David Bowles, Langley’s director, accepted the award on behalf of the center’s 3,600 civil service and contract employees at the Ronald Reagan Building and International Trade Center.
The AIAA also honored William Gerstenmaier, associate administrator for NASA’s Human Exploration and Operations Mission Directorate and an AIAA Honorary Fellow, with the 2017 Goddard Astronautics Award for his leadership of America’s human spaceflight program, commitment to international space cooperation, and his work inspiring a new generation of space explorers.
Gerstenmaier’s nomination write-up called attention to his instrumental leadership in the success of the space shuttle and International Space Station programs, and his continuing work in supporting private sector development in human spaceflight.
The Goddard Astronautics Award is the highest honor that AIAA bestows for notable achievements in the field of astronautics. It was endowed by Mrs. Goddard to commemorate her husband, Robert H. Goddard – rocket visionary, pioneer, bold experimentalist, and superb engineer, whose early liquid rocket engine launches set the stage for the development of astronautics.
The AIAA also presented their International Cooperation Award to three individuals for their “vision, leadership, and implementation of the NASA Common Research Model (CRM) advancing United States and international aeronautical research collaboration on industry-relevant challenges in open forums.”

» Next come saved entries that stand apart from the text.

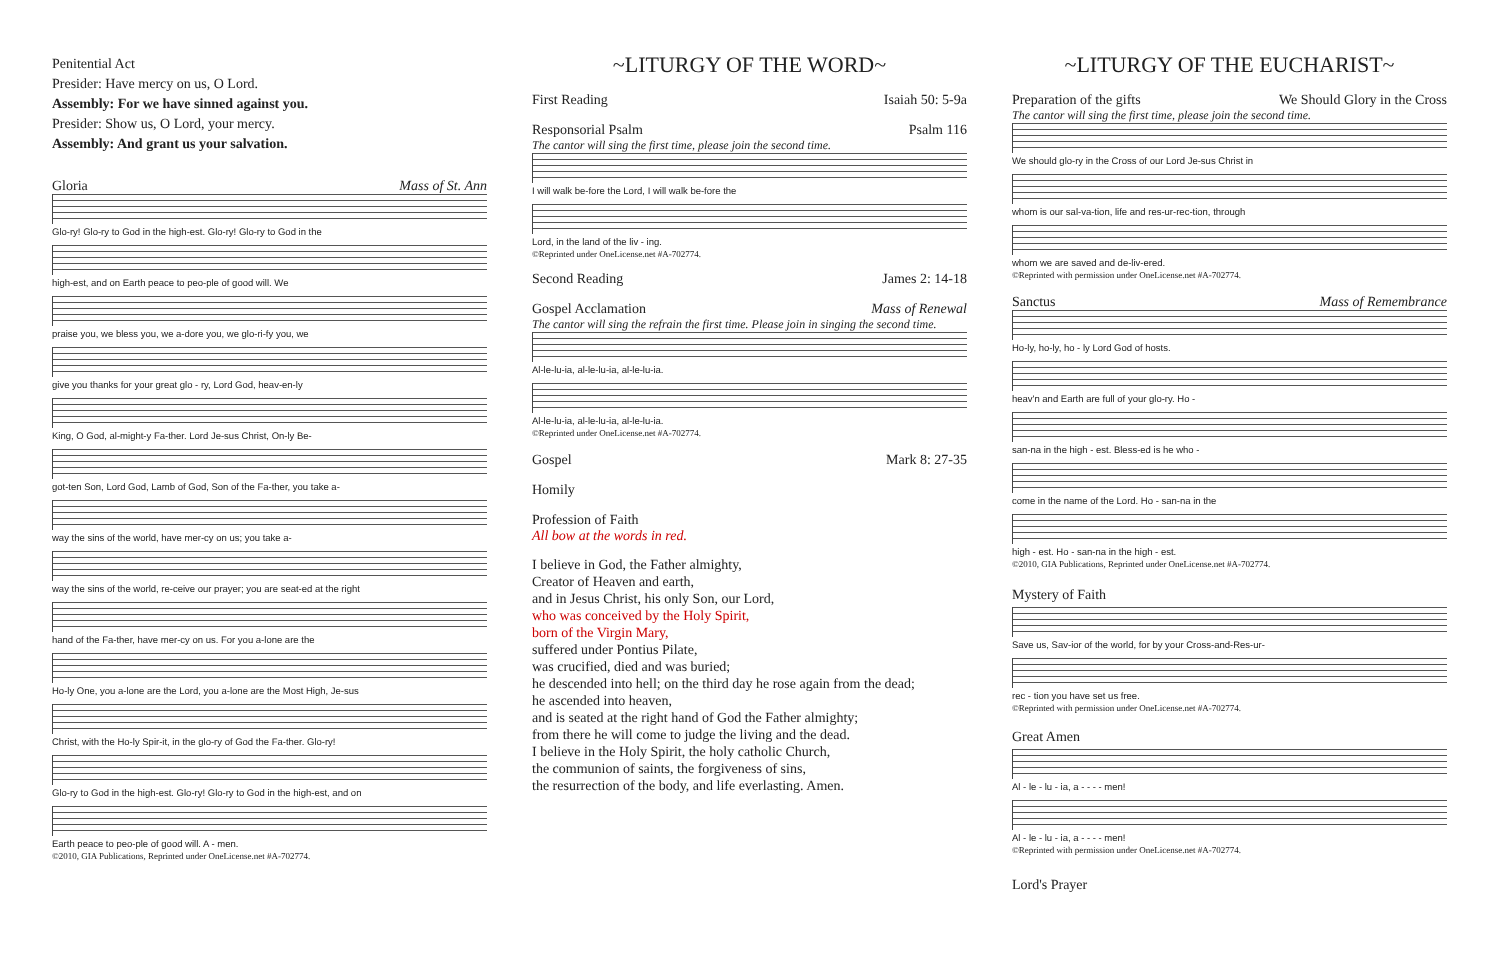Penitential Act
Presider: Have mercy on us, O Lord.
Assembly: For we have sinned against you.
Presider: Show us, O Lord, your mercy.
Assembly: And grant us your salvation.
Gloria Mass of St. Ann
Glo-ry! Glo-ry to God in the high-est. Glo-ry! Glo-ry to God in the
high-est, and on Earth peace to peo-ple of good will. We
praise you, we bless you, we a-dore you, we glo-ri-fy you, we
give you thanks for your great glo - ry, Lord God, heav-en-ly
King, O God, al-might-y Fa-ther. Lord Je-sus Christ, On-ly Be-
got-ten Son, Lord God, Lamb of God, Son of the Fa-ther, you take a-
way the sins of the world, have mer-cy on us; you take a-
way the sins of the world, re-ceive our prayer; you are seat-ed at the right
hand of the Fa-ther, have mer-cy on us. For you a-lone are the
Ho-ly One, you a-lone are the Lord, you a-lone are the Most High, Je-sus
Christ, with the Ho-ly Spir-it, in the glo-ry of God the Fa-ther. Glo-ry!
Glo-ry to God in the high-est. Glo-ry! Glo-ry to God in the high-est, and on
Earth peace to peo-ple of good will. A - men.
©2010, GIA Publications, Reprinted under OneLicense.net #A-702774.
~LITURGY OF THE WORD~
First Reading Isaiah 50: 5-9a
Responsorial Psalm Psalm 116
The cantor will sing the first time, please join the second time.
I will walk be-fore the Lord, I will walk be-fore the
Lord, in the land of the liv - ing.
©Reprinted under OneLicense.net #A-702774.
Second Reading James 2: 14-18
Gospel Acclamation Mass of Renewal
The cantor will sing the refrain the first time. Please join in singing the second time.
Al-le-lu-ia, al-le-lu-ia, al-le-lu-ia.
Al-le-lu-ia, al-le-lu-ia, al-le-lu-ia.
©Reprinted under OneLicense.net #A-702774.
Gospel Mark 8: 27-35
Homily
Profession of Faith
All bow at the words in red.
I believe in God, the Father almighty,
Creator of Heaven and earth,
and in Jesus Christ, his only Son, our Lord,
who was conceived by the Holy Spirit,
born of the Virgin Mary,
suffered under Pontius Pilate,
was crucified, died and was buried;
he descended into hell; on the third day he rose again from the dead;
he ascended into heaven,
and is seated at the right hand of God the Father almighty;
from there he will come to judge the living and the dead.
I believe in the Holy Spirit, the holy catholic Church,
the communion of saints, the forgiveness of sins,
the resurrection of the body, and life everlasting. Amen.
~LITURGY OF THE EUCHARIST~
Preparation of the gifts We Should Glory in the Cross
The cantor will sing the first time, please join the second time.
We should glo-ry in the Cross of our Lord Je-sus Christ in
whom is our sal-va-tion, life and res-ur-rec-tion, through
whom we are saved and de-liv-ered.
©Reprinted with permission under OneLicense.net #A-702774.
Sanctus Mass of Remembrance
Ho-ly, ho-ly, ho - ly Lord God of hosts.
heav'n and Earth are full of your glo-ry. Ho -
san-na in the high - est. Bless-ed is he who -
come in the name of the Lord. Ho - san-na in the
high - est. Ho - san-na in the high - est.
©2010, GIA Publications, Reprinted under OneLicense.net #A-702774.
Mystery of Faith
Save us, Sav-ior of the world, for by your Cross-and-Res-ur-
rec - tion you have set us free.
©Reprinted with permission under OneLicense.net #A-702774.
Great Amen
Al - le - lu - ia, a - - - - men!
Al - le - lu - ia, a - - - - men!
©Reprinted with permission under OneLicense.net #A-702774.
Lord's Prayer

Richard Wahls, strategic technical advisor, Advanced Air Vehicles Program under NASA’s Aeronautics Research Mission Directorate; Melissa Rivers, research aerospace engineer, Research Directorate at NASA Langley; and John Vassberg, Boeing Technical Fellow, and technical lead, BCA Advanced Concepts/Design Center, The Boeing Company, developed NASA’s Common Research Model to meet the international aerospace community’s need for a modern, industry-relevant research model that could accommodate open and public geometries, process advanced experimental data, and serve as an international standard for wind tunnel testing model that supports comparisons between facilities.
The AIAA confers its International Cooperation Award to those who have made significant contributions to the initiation, organization, implementation and/or management of activities with significant United States involvement that includes extensive international cooperative activities in space, aeronautics or both.